The most egregious claim in the book is made by multiple authors: they basically claim that they have psychic power to help determine which cards are going to come next. For example, the claim is made in the very first essay, by Michael Ventimiglia:
"I'm convinced that plays I've made based on instinct have proven to be right more often than statistics predict."
He points out that sometimes these judgments based on instinct are a result of getting a read on people,
"But sometimes they're just about which way the wind is blowing, about how the cards are going to fall. I am continually amazed by how often they are right."
Why would someone think something so clearly false? Fortunately, the answer is provided later in the book, in the nice essay by Bassham and Marchese, about how psychological biases can adversely affect one's poker play. As they point out: "research shows that people naturally tend to remember `hits' (occasions when strategies or predictions succeeded) more often than they remember `misses'." Ventimiglia would do well to read their essay.
In addition to major false claims like Ventimiglia's, there are also a number of minor errors that will irritate anyone who understands poker. For example, Kenneth Lucy claims that when you're on a flush draw before the river, there's a 1 in 4 chance of getting a flush, when in fact there's a 1 in 5. Willy Young describes a hand where, after the river, there are four hearts on the board, and you have the 6 of hearts in your hand. He writes "You reach for the pot -- you've got your flush" when in fact it turns out that someone has four of a kind. Well, in addition to worrying about four of a kind, you should be _really_ worried about someone holding a higher heart than your measly 6.
In addition to poker errors, there are philosophy errors too. Don Fallis describes David Lewis's Principal Principle -- that your subjective probabilities should match what you believe the objective probabilities to be -- as "the most famous proposal for exactly how probability should guide one's life". Actually, the Principal Principle has little to do with how probability should guide one's life -- you could have no beliefs about objective probabilities, and hence never utilize the principle, and yet still want to use your subjective probability assignments as a guide to life. This sort of fallacious reasoning leads Fallis to criticize Sklansky in a completely unfair way. I'll leave it to the reader to figure out what's unfair about the criticism -- there's a certain enjoyment that one gets in ferreting out a mistake in someone else's philosophical argument, analogous to the enjoyment one gets in outplaying one's opponent in a game of poker. This is one of the many interesting connections between poker and philosophy that isn't discussed in this book.
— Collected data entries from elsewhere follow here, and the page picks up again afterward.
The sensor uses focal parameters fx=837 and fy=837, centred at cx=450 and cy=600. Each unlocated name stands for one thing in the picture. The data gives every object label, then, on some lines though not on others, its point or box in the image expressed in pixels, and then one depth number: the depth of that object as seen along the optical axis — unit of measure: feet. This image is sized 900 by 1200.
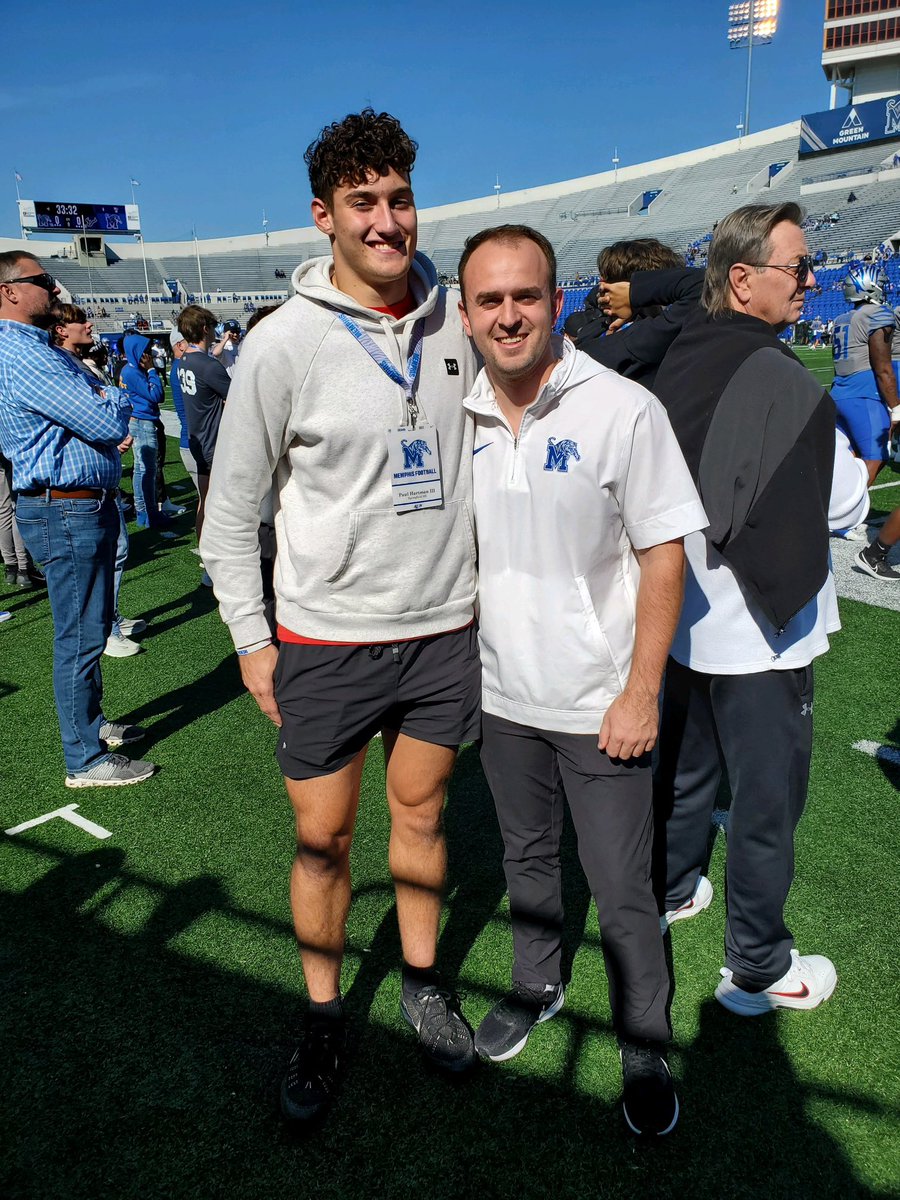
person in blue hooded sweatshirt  27.78
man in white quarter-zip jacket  5.80
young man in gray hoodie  6.00
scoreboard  220.64
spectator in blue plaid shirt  11.00
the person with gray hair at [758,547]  6.19
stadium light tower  213.05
I'll close on a positive note. The best essay, in my opinion, is by Brian Huss, about the nature of bluffing. It points out the similarities and differences between bluffing and lying, BS-ing, accepting (in the technical philosophy sense) and fooling yourself. It's a nice piece of conceptual analysis -- probably not worthy of being published in a philosophy journal, but more sophisticated than the other essays in the book.